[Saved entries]
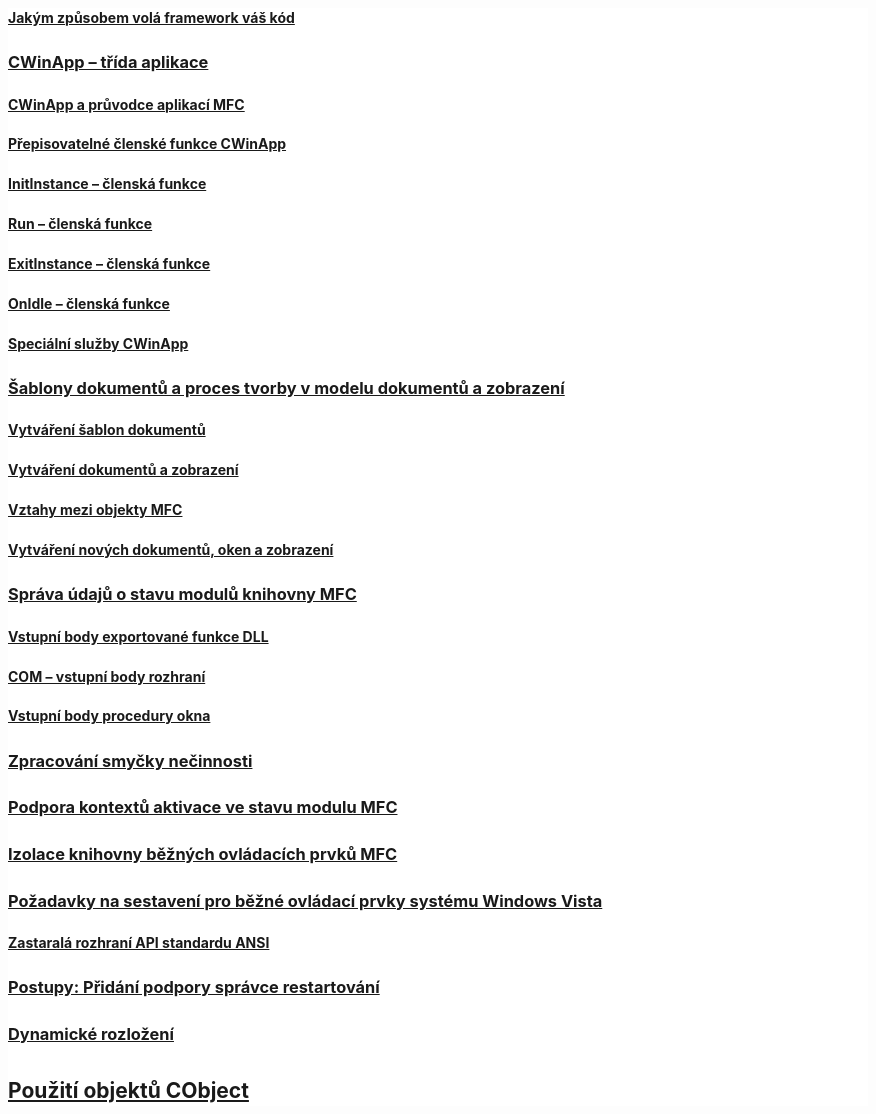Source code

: #### [Jakým způsobem volá framework váš kód](how-the-framework-calls-your-code.md)
### [CWinApp – třída aplikace](cwinapp-the-application-class.md)
#### [CWinApp a průvodce aplikací MFC](cwinapp-and-the-mfc-application-wizard.md)
#### [Přepisovatelné členské funkce CWinApp](overridable-cwinapp-member-functions.md)
#### [InitInstance – členská funkce](initinstance-member-function.md)
#### [Run – členská funkce](run-member-function.md)
#### [ExitInstance – členská funkce](exitinstance-member-function.md)
#### [OnIdle – členská funkce](onidle-member-function.md)
#### [Speciální služby CWinApp](special-cwinapp-services.md)
### [Šablony dokumentů a proces tvorby v modelu dokumentů a zobrazení](document-templates-and-the-document-view-creation-process.md)
#### [Vytváření šablon dokumentů](document-template-creation.md)
#### [Vytváření dokumentů a zobrazení](document-view-creation.md)
#### [Vztahy mezi objekty MFC](relationships-among-mfc-objects.md)
#### [Vytváření nových dokumentů, oken a zobrazení](creating-new-documents-windows-and-views.md)
### [Správa údajů o stavu modulů knihovny MFC](managing-the-state-data-of-mfc-modules.md)
#### [Vstupní body exportované funkce DLL](exported-dll-function-entry-points.md)
#### [COM – vstupní body rozhraní](com-interface-entry-points.md)
#### [Vstupní body procedury okna](window-procedure-entry-points.md)
### [Zpracování smyčky nečinnosti](idle-loop-processing.md)
### [Podpora kontextů aktivace ve stavu modulu MFC](support-for-activation-contexts-in-the-mfc-module-state.md)
### [Izolace knihovny běžných ovládacích prvků MFC](isolation-of-the-mfc-common-controls-library.md)
### [Požadavky na sestavení pro běžné ovládací prvky systému Windows Vista](build-requirements-for-windows-vista-common-controls.md)
#### [Zastaralá rozhraní API standardu ANSI](deprecated-ansi-apis.md)
### [Postupy: Přidání podpory správce restartování](how-to-add-restart-manager-support.md)
### [Dynamické rozložení](dynamic-layout.md)
## [Použití objektů CObject](using-cobject.md)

Assignment — Rewrite the source text of the rows with every "členská funkce" swapped for "členská metoda" and nothing else changed. Don't include the pictures.

Completed task —
Source code

: #### [Jakým způsobem volá framework váš kód](how-the-framework-calls-your-code.md)
### [CWinApp – třída aplikace](cwinapp-the-application-class.md)
#### [CWinApp a průvodce aplikací MFC](cwinapp-and-the-mfc-application-wizard.md)
#### [Přepisovatelné členské funkce CWinApp](overridable-cwinapp-member-functions.md)
#### [InitInstance – členská metoda](initinstance-member-function.md)
#### [Run – členská metoda](run-member-function.md)
#### [ExitInstance – členská metoda](exitinstance-member-function.md)
#### [OnIdle – členská metoda](onidle-member-function.md)
#### [Speciální služby CWinApp](special-cwinapp-services.md)
### [Šablony dokumentů a proces tvorby v modelu dokumentů a zobrazení](document-templates-and-the-document-view-creation-process.md)
#### [Vytváření šablon dokumentů](document-template-creation.md)
#### [Vytváření dokumentů a zobrazení](document-view-creation.md)
#### [Vztahy mezi objekty MFC](relationships-among-mfc-objects.md)
#### [Vytváření nových dokumentů, oken a zobrazení](creating-new-documents-windows-and-views.md)
### [Správa údajů o stavu modulů knihovny MFC](managing-the-state-data-of-mfc-modules.md)
#### [Vstupní body exportované funkce DLL](exported-dll-function-entry-points.md)
#### [COM – vstupní body rozhraní](com-interface-entry-points.md)
#### [Vstupní body procedury okna](window-procedure-entry-points.md)
### [Zpracování smyčky nečinnosti](idle-loop-processing.md)
### [Podpora kontextů aktivace ve stavu modulu MFC](support-for-activation-contexts-in-the-mfc-module-state.md)
### [Izolace knihovny běžných ovládacích prvků MFC](isolation-of-the-mfc-common-controls-library.md)
### [Požadavky na sestavení pro běžné ovládací prvky systému Windows Vista](build-requirements-for-windows-vista-common-controls.md)
#### [Zastaralá rozhraní API standardu ANSI](deprecated-ansi-apis.md)
### [Postupy: Přidání podpory správce restartování](how-to-add-restart-manager-support.md)
### [Dynamické rozložení](dynamic-layout.md)
## [Použití objektů CObject](using-cobject.md)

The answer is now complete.